Par un mémoire enregistré le 20 mars 2024, le département de la Loire conclut au rejet de la requête en faisant valoir que le recours administratif préalable obligatoire est tardif, subsidiairement que les moyens ne sont pas fondés.

La présidente du tribunal a désigné M. Reymond-Kellal, premier conseiller, pour statuer sur les litiges relatifs aux prestations, allocations ou droits attribués au titre de l'aide ou de l'action sociale en application de l'article R. 222-13 du code de justice administrative.

Vu les autres pièces du dossier ;

Vu :

- le code de l'action sociale et des familles ;

- le code de justice administrative.

Les parties ont été régulièrement averties du jour de l'audience.
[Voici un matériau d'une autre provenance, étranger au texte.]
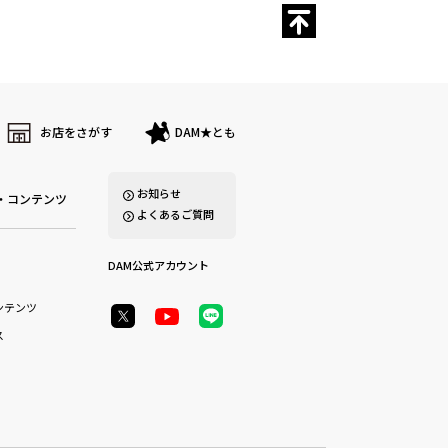
お店をさがす
DAM★とも
お知らせ
・コンテンツ
よくあるご質問
DAM公式アカウント
ンテンツ
ス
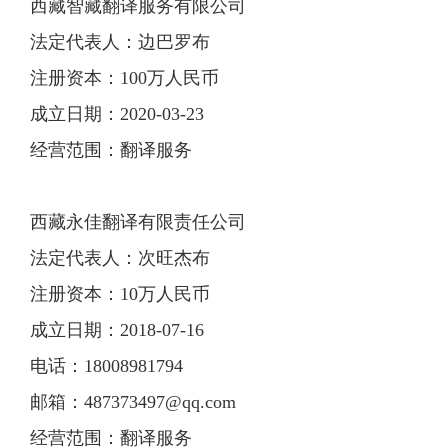
西藏智藏翻译服务有限公司
法定代表人：边巴罗布
注册资本：100万人民币
成立日期：2020-03-23
经营范围：翻译服务
西藏永佳翻译有限责任公司
法定代表人：次旺杰布
注册资本：10万人民币
成立日期：2018-07-16
电话：18008981794
邮箱：
487373497@qq.com
经营范围：翻译服务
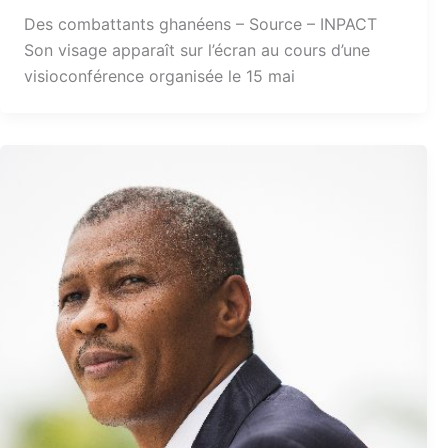
Des combattants ghanéens – Source – INPACT
Son visage apparaît sur l’écran au cours d’une
visioconférence organisée le 15 mai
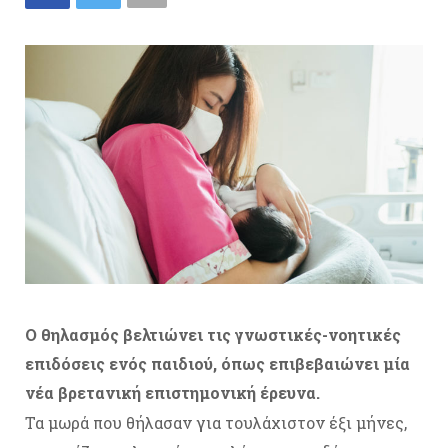
Ο θηλασμός βελτιώνει τις γνωστικές-νοητικές
επιδόσεις ενός παιδιού, όπως επιβεβαιώνει μία
νέα βρετανική επιστημονική έρευνα.
Τα μωρά που θήλασαν για τουλάχιστον έξι μήνες,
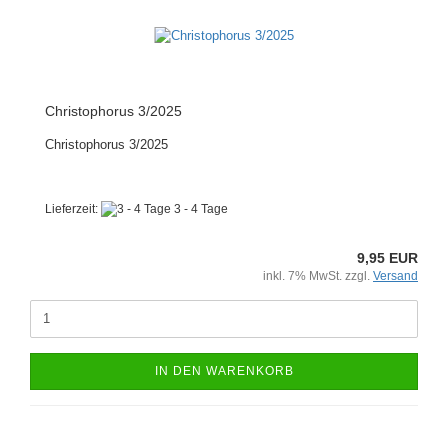
Christophorus 3/2025
Christophorus 3/2025
Lieferzeit:
3 - 4 Tage
9,95 EUR
inkl. 7% MwSt. zzgl.
Versand
IN DEN WARENKORB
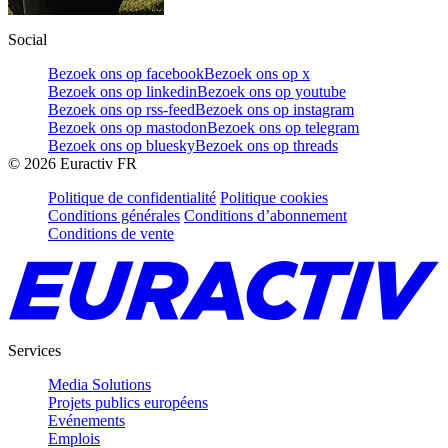
Social
Bezoek ons op facebook
Bezoek ons op x
Bezoek ons op linkedin
Bezoek ons op youtube
Bezoek ons op rss-feed
Bezoek ons op instagram
Bezoek ons op mastodon
Bezoek ons op telegram
Bezoek ons op bluesky
Bezoek ons op threads
©
2026
Euractiv FR
Politique de confidentialité
Politique cookies
Conditions générales
Conditions d’abonnement
Conditions de vente
Services
Media Solutions
Projets publics européens
Evénements
Emplois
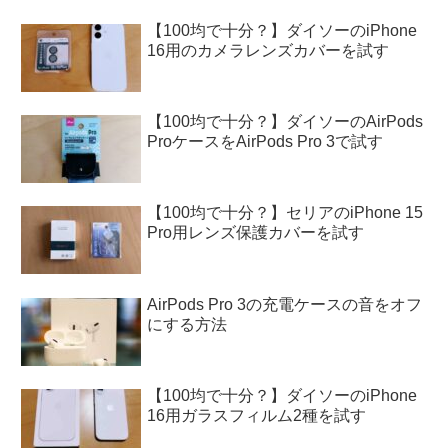
【100均で十分？】ダイソーのiPhone
16用のカメラレンズカバーを試す
【100均で十分？】ダイソーのAirPods
ProケースをAirPods Pro 3で試す
【100均で十分？】セリアのiPhone 15
Pro用レンズ保護カバーを試す
AirPods Pro 3の充電ケースの音をオフ
にする方法
【100均で十分？】ダイソーのiPhone
16用ガラスフィルム2種を試す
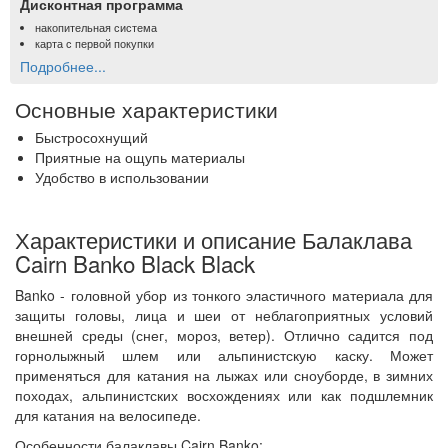
Дисконтная программа
накопительная система
карта с первой покупки
Подробнее...
Основные характеристики
Быстросохнущий
Приятные на ощупь материалы
Удобство в использовании
Характеристики и описание Балаклава
Cairn Banko Black Black
Banko - головной убор из тонкого эластичного материала для
защиты головы, лица и шеи от неблагоприятных условий
внешней среды (снег, мороз, ветер). Отлично садится под
горнолыжный шлем или альпинистскую каску. Может
применяться для катания на лыжах или сноуборде, в зимних
походах, альпинистских восхождениях или как подшлемник
для катания на велосипеде.
Особенности балаклавы Cairn Banko:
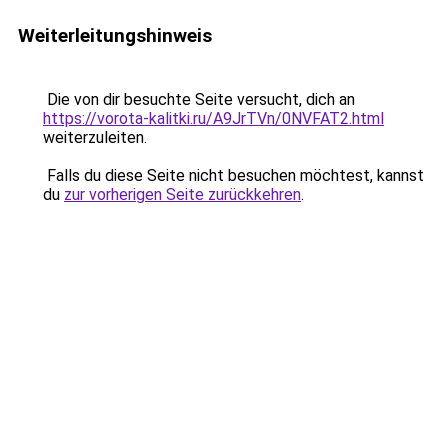
Weiterleitungshinweis
Die von dir besuchte Seite versucht, dich an
https://vorota-kalitki.ru/A9JrTVn/0NVFAT2.html
weiterzuleiten.
Falls du diese Seite nicht besuchen möchtest, kannst
du
zur vorherigen Seite zurückkehren
.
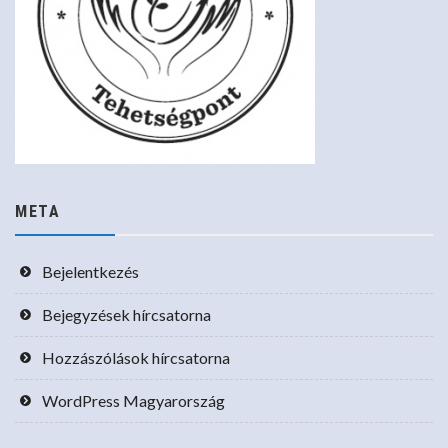
META
Bejelentkezés
Bejegyzések hírcsatorna
Hozzászólások hírcsatorna
WordPress Magyarország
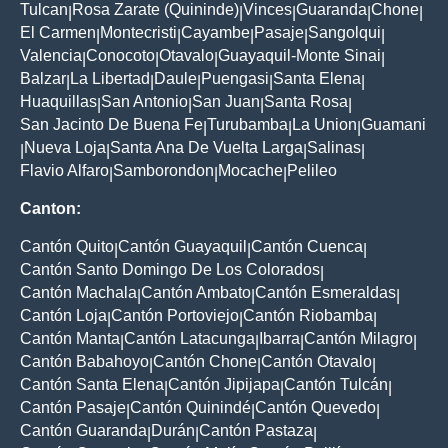
Tulcan
Rosa Zarate (Quininde)
Vinces
Guaranda
Chone
|
|
|
|
|
El Carmen
Montecristi
Cayambe
Pasaje
Sangolqui
|
|
|
|
|
Valencia
Conocoto
Otavalo
Guayaquil-Monte Sinai
|
|
|
|
Balzar
La Libertad
Daule
Puengasi
Santa Elena
|
|
|
|
|
Huaquillas
San Antonio
San Juan
Santa Rosa
|
|
|
|
San Jacinto De Buena Fe
Turubamba
La Union
Guamani
|
|
|
Nueva Loja
Santa Ana De Vuelta Larga
Salinas
|
|
|
|
Flavio Alfaro
Samborondon
Mocache
Pelileo
|
|
|
Canton:
Cantón Quito
Cantón Guayaquil
Cantón Cuenca
|
|
|
Cantón Santo Domingo De Los Colorados
|
Cantón Machala
Cantón Ambato
Cantón Esmeraldas
|
|
|
Cantón Loja
Cantón Portoviejo
Cantón Riobamba
|
|
|
Cantón Manta
Cantón Latacunga
Ibarra
Cantón Milagro
|
|
|
|
Cantón Babahoyo
Cantón Chone
Cantón Otavalo
|
|
|
Cantón Santa Elena
Cantón Jipijapa
Cantón Tulcán
|
|
|
Cantón Pasaje
Cantón Quinindé
Cantón Quevedo
|
|
|
Cantón Guaranda
Durán
Cantón Pastaza
|
|
|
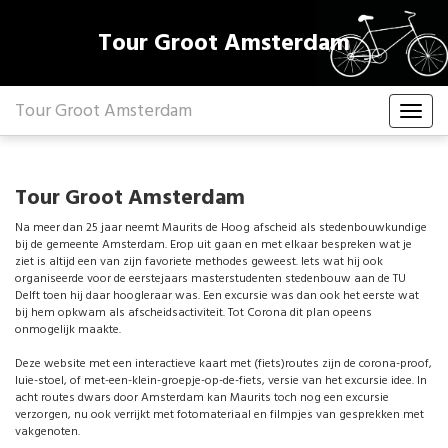
Tour Groot Amsterdam
Tour Groot Amsterdam
Tour Groot Amsterdam
Na meer dan 25 jaar neemt Maurits de Hoog afscheid als stedenbouwkundige
bij de gemeente Amsterdam. Erop uit gaan en met elkaar bespreken wat je
ziet is altijd een van zijn favoriete methodes geweest. Iets wat hij ook
organiseerde voor de eerstejaars masterstudenten stedenbouw aan de TU
Delft toen hij daar hoogleraar was. Een excursie was dan ook het eerste wat
bij hem opkwam als afscheidsactiviteit. Tot Corona dit plan opeens
onmogelijk maakte.
Deze website met een interactieve kaart met (fiets)routes zijn de corona-proof,
luie-stoel, of met-een-klein-groepje-op-de-fiets, versie van het excursie idee. In
acht routes dwars door Amsterdam kan Maurits toch nog een excursie
verzorgen, nu ook verrijkt met fotomateriaal en filmpjes van gesprekken met
vakgenoten.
Après avoir constaté l'absence des parties ou de leurs représentants à l'appel de l'affaire et présenté son rapport au cours de l'audience publique, le rapporteur public ayant été dispensé de prononcer ses conclusions sur sa proposition.

Considérant ce qui suit :

1. Aux termes de l'article R. 421-1 du code de justice administrative : " La juridiction ne peut être saisie que par voie de recours formé contre une décision, et ce, dans les deux mois à partir de la notification ou de la publication de la décision attaquée. () ". Aux termes de l'article R. 421-5 du même code : " Les délais de recours contre une décision administrative ne sont opposables qu'à la condition d'avoir été mentionnés, ainsi que les voies de recours, dans la notification de la décision ".

2. Il résulte de l'instruction que le pli contenant la décision du 28 juin 2023 ordonnant la récupération d'un indu de revenu de solidarité active d'un montant de 14 591,97 euros constitué sur la période allant de juillet 2018 à juin 2021, qui mentionnait les voies et délais de recours, a été remis à Mme B contre sa signature le 18 juillet 2023. Le recours administratif préalable obligatoire présenté contre cette décision le 31 octobre 2023, soit au-delà du délai de deux mois ayant commencé à courir à compter de la notification régulière, n'a pu proroger ni rouvrir le délai de recours qui était expiré. Dès lors, le département de la Loire est fondé à soutenir que la requête de Mme B est entachée d'irrecevabilité. Par suite, elle doit être rejetée en toutes ses conclusions.

D E C I D E :

Article 1er : La requête de Mme B est rejetée.

Article 2 : Le présent jugement sera notifié à Mme B et au département de la Loire.

Rendu public par mise à disposition au greffe le 30 janvier 2025.

Le magistrat désigné,

R. Reymond-Kellal

La greffière,

A. Farlot

La République mande et ordonne au préfet de la Loire, en ce qui le concerne ou à tous commissaires de justice à ce requis en ce qui concerne les voies de droit commun contre les parties privées, de pourvoir à l'exécution de la présente décision.